Exercise data.
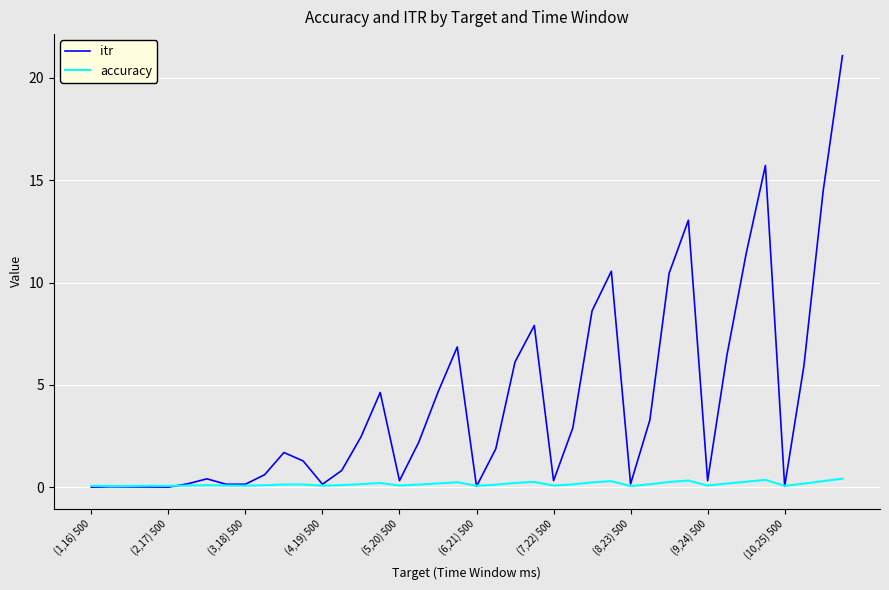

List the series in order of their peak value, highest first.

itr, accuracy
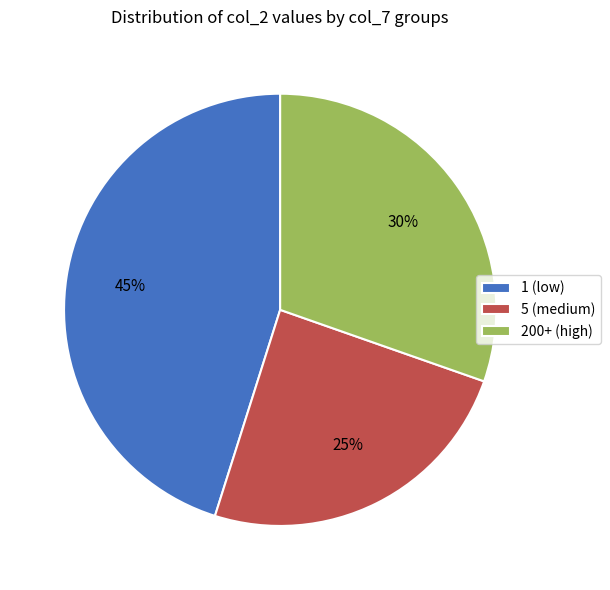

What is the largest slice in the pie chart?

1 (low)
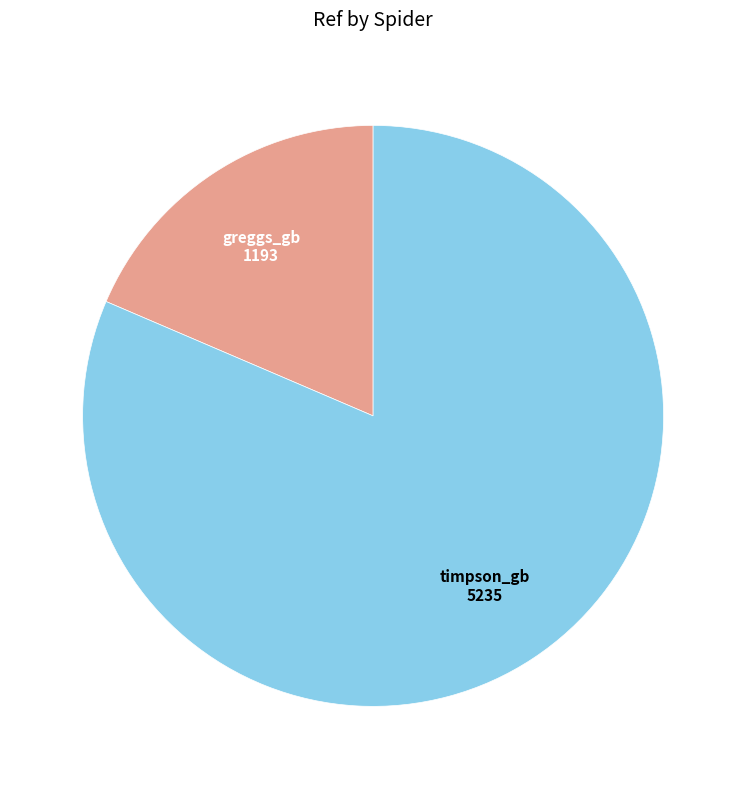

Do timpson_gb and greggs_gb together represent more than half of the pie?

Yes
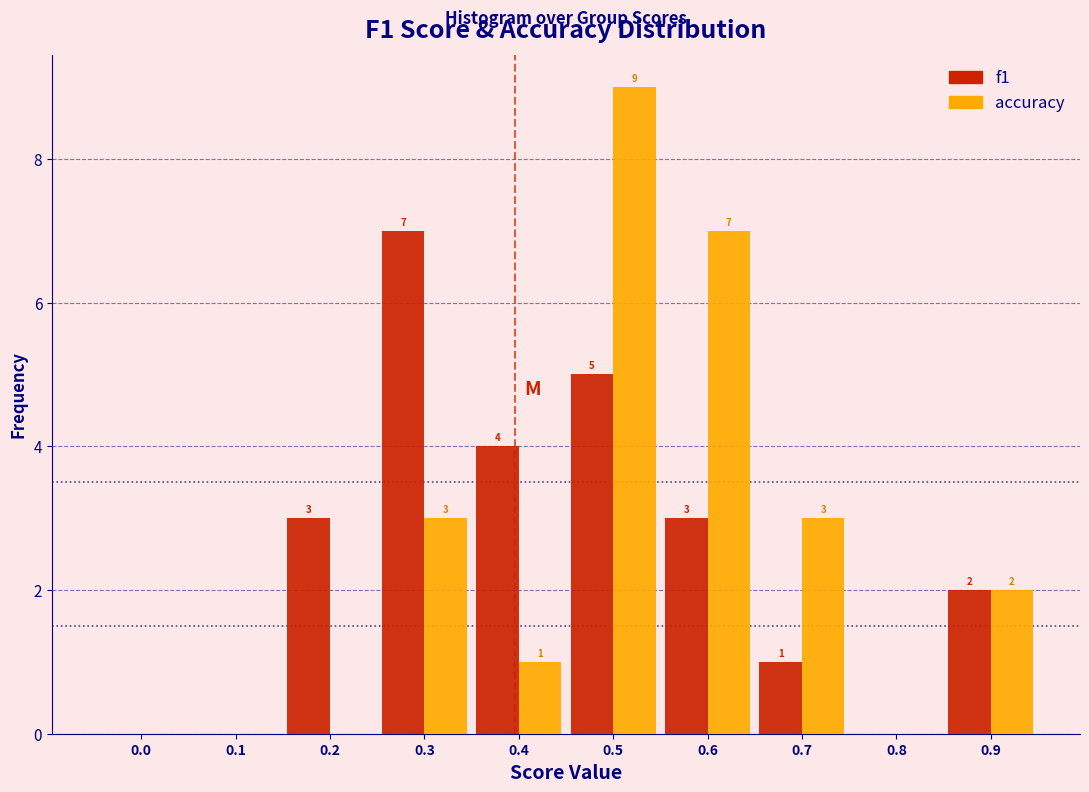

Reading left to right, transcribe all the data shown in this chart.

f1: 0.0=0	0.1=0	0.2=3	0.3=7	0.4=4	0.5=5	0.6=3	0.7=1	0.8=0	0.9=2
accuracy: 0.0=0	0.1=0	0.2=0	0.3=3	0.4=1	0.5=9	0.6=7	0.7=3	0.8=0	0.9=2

Required action.
Reproduce all of the material above line for line, without any of the pictures.

Answer space.
List the series in order of their peak value, highest first.

itr, accuracy

What is the largest slice in the pie chart?

1 (low)

Do timpson_gb and greggs_gb together represent more than half of the pie?

Yes

Reading left to right, transcribe all the data shown in this chart.

f1: 0.0=0	0.1=0	0.2=3	0.3=7	0.4=4	0.5=5	0.6=3	0.7=1	0.8=0	0.9=2
accuracy: 0.0=0	0.1=0	0.2=0	0.3=3	0.4=1	0.5=9	0.6=7	0.7=3	0.8=0	0.9=2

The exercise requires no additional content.